Here's how you can figure these out.


Once again, it is very useful to use state symbols to show which compound is ionic and which is covalent.

This will help ypu determine which compound will exist as ions in aqueous solution and which as molecules.

In your case, you have two soluble ionic compounds, sodium sulfite, #Na_2SO_3#, and barium acetate, #Ba(C_2H_3O_2)_2#, reacting to produce a soluble salt, sodium acetate, #NaC_2H_3O_2#, and an insoluble solid, barium sulfite, #BaSO_3#, which will precipitate out of solution.

This means that barium sulfite will not exist as ions in solution. So, let's take these equations one by one

  • Molecular equation

To write the molecular equation, simply use the compounds as they are written - but don't forget to include state symbols!
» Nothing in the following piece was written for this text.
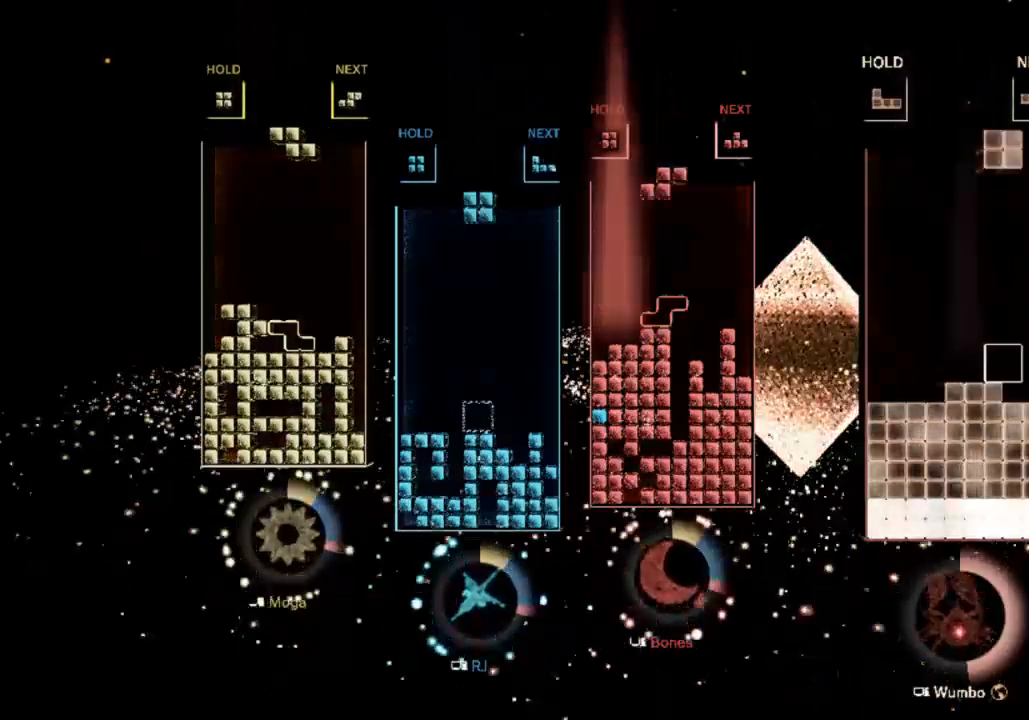
{"keys": ["d", "left"], "events": [[67, "d", "up"], [100, "right", "up"], [167, "left", "down"], [200, "down", "down"], [300, "down", "up"], [333, "d", "down"]]}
#Na_2SO_(3(aq)) + Ba(CH_3COO)_(2(aq)) -> color(green)(2)NaCH_3COO_((aq)) + BaSO_(3(s)) darr#

  • Complete ionic equation

To write the complete ionic equation you need to break all the ionic compounds into cations and anions. All ions that take part in the reaction are included.

#color(blue)(2)Na_((aq))^(+) + SO_(3(aq))^(2-) + Ba_((aq))^(2+) + color(red)(2)CH_3COO_((aq))^(-) -> color(green)(2)Na_((aq))^(+) + color(green)(2)CH_3COO_((aq))^(-) + BaSO_(3(s)) darr#

  • Net ionic equation

This time you need to remove spectator ions, which are ions that are present on both sides of the equation.

In your case, the sodium cations and the acetate anions will not appear in the net ionic equation.

#cancel(color(blue)(2)Na_((aq))^(+)) + SO_(3(aq))^(2-) + Ba_((aq))^(2+) + cancel(color(red)(2)CH_3COO_((aq))^(-)) -> cancel(color(green)(2)Na_((aq))^(+)) + cancel(color(green)(2)CH_3COO_((aq))^(-)) + BaSO_(3(s)) darr#

This is equivalent to

#SO_(3(aq))^(2-) + Ba_((aq))^(2+) -> BaSO_(3(s)) darr#